Mandell Menkes filed a lawsuit on Chandler’s behalf in August of 2008, seeking to recover his performance fee and to prevent Canterbury from continuing to use his name and likeness in promoting its business. Canterbury waited until at least June of 2009 to remove Chandler from its website.
On the breach of contract claim, the defendants contended that Chandler did not fulfill his contractual obligations because he did not participate in the Finale or the Meet and Greet. On the claim for violation of the Illinois Right of Publicity Act, the defendants admitted liability (using Chandler’s name and likeness for a commercial purpose without written permission) but asserted an affirmative defense that a 1 year statute of limitations precluded the claim. The defendants further argued that they had not willfully misappropriated the name and likeness and, therefore, the jury should not award exemplary damages.

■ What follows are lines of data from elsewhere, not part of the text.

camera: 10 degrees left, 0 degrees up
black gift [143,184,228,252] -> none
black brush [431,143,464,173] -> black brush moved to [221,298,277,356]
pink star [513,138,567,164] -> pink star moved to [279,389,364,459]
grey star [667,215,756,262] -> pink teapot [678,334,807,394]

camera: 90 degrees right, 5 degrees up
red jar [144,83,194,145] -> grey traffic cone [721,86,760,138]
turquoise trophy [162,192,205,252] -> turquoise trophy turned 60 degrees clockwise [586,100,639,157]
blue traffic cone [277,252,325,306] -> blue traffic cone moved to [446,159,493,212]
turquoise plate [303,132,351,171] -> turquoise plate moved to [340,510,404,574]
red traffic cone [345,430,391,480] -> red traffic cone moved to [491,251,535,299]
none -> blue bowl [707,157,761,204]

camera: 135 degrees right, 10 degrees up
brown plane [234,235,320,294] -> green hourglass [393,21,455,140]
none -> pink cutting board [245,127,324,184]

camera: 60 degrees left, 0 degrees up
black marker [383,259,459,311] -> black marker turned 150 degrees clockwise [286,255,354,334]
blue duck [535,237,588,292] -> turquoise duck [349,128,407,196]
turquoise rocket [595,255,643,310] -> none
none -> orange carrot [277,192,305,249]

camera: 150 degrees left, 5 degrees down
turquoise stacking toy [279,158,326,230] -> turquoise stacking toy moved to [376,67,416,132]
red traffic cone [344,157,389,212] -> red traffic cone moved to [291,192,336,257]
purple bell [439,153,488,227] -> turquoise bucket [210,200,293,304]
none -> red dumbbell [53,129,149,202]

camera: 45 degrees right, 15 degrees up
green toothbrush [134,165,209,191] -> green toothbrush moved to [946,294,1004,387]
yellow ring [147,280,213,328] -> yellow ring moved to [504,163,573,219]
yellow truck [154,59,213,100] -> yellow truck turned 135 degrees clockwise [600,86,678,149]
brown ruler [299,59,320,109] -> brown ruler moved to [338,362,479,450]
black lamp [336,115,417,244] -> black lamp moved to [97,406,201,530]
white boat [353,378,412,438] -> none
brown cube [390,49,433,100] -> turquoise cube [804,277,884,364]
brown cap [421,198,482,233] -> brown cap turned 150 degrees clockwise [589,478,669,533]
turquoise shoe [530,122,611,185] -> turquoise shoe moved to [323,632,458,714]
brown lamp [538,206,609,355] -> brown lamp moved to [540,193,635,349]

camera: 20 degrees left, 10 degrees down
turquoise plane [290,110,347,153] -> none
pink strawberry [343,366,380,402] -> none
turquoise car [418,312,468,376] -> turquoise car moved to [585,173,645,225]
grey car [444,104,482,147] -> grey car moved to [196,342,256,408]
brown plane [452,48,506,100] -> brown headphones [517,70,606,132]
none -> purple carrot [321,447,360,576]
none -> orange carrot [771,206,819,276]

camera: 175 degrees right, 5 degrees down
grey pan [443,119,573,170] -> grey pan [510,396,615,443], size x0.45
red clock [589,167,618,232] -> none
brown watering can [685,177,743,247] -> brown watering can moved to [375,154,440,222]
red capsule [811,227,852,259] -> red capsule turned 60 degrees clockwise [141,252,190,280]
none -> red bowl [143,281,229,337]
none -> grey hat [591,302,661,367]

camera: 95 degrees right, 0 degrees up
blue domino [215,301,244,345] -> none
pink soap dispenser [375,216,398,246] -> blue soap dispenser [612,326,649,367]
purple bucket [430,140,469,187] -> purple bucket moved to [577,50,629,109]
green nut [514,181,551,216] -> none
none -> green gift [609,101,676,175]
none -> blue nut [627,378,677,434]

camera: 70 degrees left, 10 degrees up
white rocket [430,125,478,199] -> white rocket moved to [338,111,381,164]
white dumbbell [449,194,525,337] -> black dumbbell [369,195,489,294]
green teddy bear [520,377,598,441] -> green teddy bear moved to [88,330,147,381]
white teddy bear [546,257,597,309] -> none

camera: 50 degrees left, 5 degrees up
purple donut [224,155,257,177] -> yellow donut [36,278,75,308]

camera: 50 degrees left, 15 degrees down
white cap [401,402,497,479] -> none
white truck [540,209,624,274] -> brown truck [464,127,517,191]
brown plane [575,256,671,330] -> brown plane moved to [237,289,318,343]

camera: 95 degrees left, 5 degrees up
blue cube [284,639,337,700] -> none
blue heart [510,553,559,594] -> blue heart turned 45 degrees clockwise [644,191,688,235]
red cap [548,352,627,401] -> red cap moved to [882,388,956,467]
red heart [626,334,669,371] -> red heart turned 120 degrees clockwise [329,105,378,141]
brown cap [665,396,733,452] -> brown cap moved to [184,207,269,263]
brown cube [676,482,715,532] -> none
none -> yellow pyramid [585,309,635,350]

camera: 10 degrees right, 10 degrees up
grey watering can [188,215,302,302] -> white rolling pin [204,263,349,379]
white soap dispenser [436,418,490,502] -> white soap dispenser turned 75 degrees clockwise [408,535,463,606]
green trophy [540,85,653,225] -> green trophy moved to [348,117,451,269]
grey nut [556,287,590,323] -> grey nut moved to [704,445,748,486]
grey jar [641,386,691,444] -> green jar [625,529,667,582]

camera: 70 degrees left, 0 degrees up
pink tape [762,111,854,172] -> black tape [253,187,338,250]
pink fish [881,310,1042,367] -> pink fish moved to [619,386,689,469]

Following a three day trial commencing on January 17, 2012, the jury entered a verdict for Chandler on both claims and found that Canterbury willfully misappropriated Chandler’s name and likeness. Accordingly, the jury awarded Chandler the full measure of damages sought for breach of contract, $1,000 in pre-set statutory damages for violation of the Illinois Right of Publicity Act, and $20,000 in punitive damages for willful misappropriation under the Act. Chandler is preparing to submit a post-trial petition for attorneys fees and costs which he may recover as a prevailing party under the Act. Mandell Menkes partner John Fitzpatrick served as lead counsel during the trial.